В дни, предшествовавшие введению запрета на поездки, транспортные службы лихорадочно искали ему обоснование. Но не нашли.
Это стало ясно из электронной переписки между Аароном Маккрори (Aaron McCrorie) и Доун Ламли-Миллари (Dawn Lumley-Myllari) во второй половине октября 2021 года. Маккрори является младшим помощником заместителя министра транспорта по вопросам охраны и безопасности, и именно в здании его департамента располагается отдел по вопросам реабилитации после COVID. Ламли-Миллари работает в Агентстве общественного здравоохранения Канады. Создалось впечатление, что в электронной переписке Маккрори ищет убедительное обоснование для запрета на поездки. На тот момент до его вступления в силу оставалась меньше двух недель.
«В части обновленных данных и имеющихся убедительных доказательств пользы вакцинации для безопасности пользователей и других заинтересованных групп внутри транспортной системы, Министерство транспорта было бы благодарно за поддержку наших мер», — писал Маккрори.
Четыре дня спустя, 22 октября, Маккрори отправил Ламли-Миллари еще одно электронное письмо: «Наши требования поступят 30 октября, так что хотелось бы увидеть конкретные действия с вашей стороны».
28 октября Ламли-Миллари ответила Маккрори списком тезисов с изложением преимуществ вакцины против COVID. Она не ответила на вопрос о транспортной системе, отметив, что Агентство общественного здравоохранения Канады занято обновлением рекомендаций в связи с введением обязательной вакцинации.
Два дня спустя, 30 октября, запрет на поездки вступил в силу.
Это нарушило жизненные и деловые планы людей! Помимо прочего, из-за этого нормальный человек и становится радикалом. Лично мне страшно слышать истории о хороших людях, моих знакомых, которые с помощью нелицеприятных теорий заговора пытаются осмыслить упадок мира в целом и их собственных мирков в частности. Уж не знаю, является ли одним из них тот профессор, о котором я упоминал выше (он просто выпал из этого круга), но что, если раньше он таким и был? Что бы вы сделали, если бы ваша жена ушла от вас к женщине и начала спокойно наблюдать за трансгендерным переходом ребенка — причем в этой культуре подобное не просто законно, но и приветствуется? Сам бы я точно сошел с ума от горя и захотел бы разрушить эту систему — плевать, какой ценой.

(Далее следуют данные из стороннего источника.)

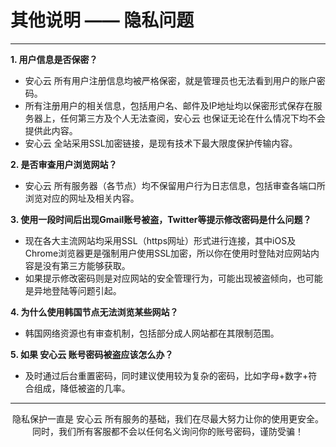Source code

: # **其他说明 —— 隐私问题**

---

**1. 用户信息是否保密？**

* 安心云 所有用户注册信息均被严格保密，就是管理员也无法看到用户的账户密码。
* 所有注册用户的相关信息，包括用户名、邮件及IP地址均以保密形式保存在服务器上，任何第三方及个人无法查阅，安心云 也保证无论在什么情况下均不会提供此内容。
* 安心云 全站采用SSL加密链接，是现有技术下最大限度保护传输内容。  

**2. 是否审查用户浏览网站？**

* 安心云 所有服务器（各节点）均不保留用户行为日志信息，包括审查各端口所浏览对应的网址及相关内容。  

**3. 使用一段时间后出现Gmail账号被盗，Twitter等提示修改密码是什么问题？**

* 现在各大主流网站均采用SSL（https网址）形式进行连接，其中iOS及Chrome浏览器更是强制用户使用SSL加密，所以你在使用时登陆对应网站内容是没有第三方能够获取。
* 如果提示修改密码则是对应网站的安全管理行为，可能出现被盗倾向，也可能是异地登陆等问题引起。  

**4. 为什么使用韩国节点无法浏览某些网站？**

* 韩国网络资源也有审查机制，包括部分成人网站都在其限制范围。  

**5. 如果 安心云 账号密码被盗应该怎么办？**

* 及时通过后台重置密码，同时建议使用较为复杂的密码，比如字母+数字+符合组成，降低被盗的几率。 
  
---

<center>隐私保护一直是 安心云 所有服务的基础，我们在尽最大努力让你的使用更安全。</center>   

<center>同时，我们所有客服都不会以任何名义询问你的账号密码，谨防受骗！</center>

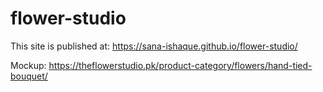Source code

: # flower-studio


This site is published at: https://sana-ishaque.github.io/flower-studio/

Mockup: https://theflowerstudio.pk/product-category/flowers/hand-tied-bouquet/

Я не говорю, что это правильно! Я говорю, что многие люди — их куда больше, чем мы знаем или хотим думать, — наверняка чувствуют то же самое прямо сейчас. Еще раз перечитайте вашу Арендт. Мы стоим на пороге предтоталитарного общества (полагаю, государство будет сотрудничать с корпорациями для создания системы социального кредитования, чтобы держать пролетариев в узде), а, может, общества, которое существовало до начала гражданской войны. Никого вроде генерала Франко не возникнет — в Америке XXI века это невозможно, — а вот на партизан и саботажников не хватит ни полиции, ни солдат. Не к такому миру мы должны стремиться! Что действительно может помешать этому на данном этапе? Раз уж обозреватели Washington Post называют Виктора Орбана — четырежды избранного премьер-министра Венгрии, человека, чья страна похожа на Америку 90-х, — предвестником «нового фашизма» из-за взглядов на массовую миграцию и национальный суверенитет... что ж, правящий класс явно готовит новые репрессии несогласных принимать воук-идеологию. И в какой-то момент они наверняка зайдут слишком далеко. Скажем, начнут вербовать детей в транс-культ и вбивать с этой целью клин между ними и их родителями. Но не сейчас. Пока.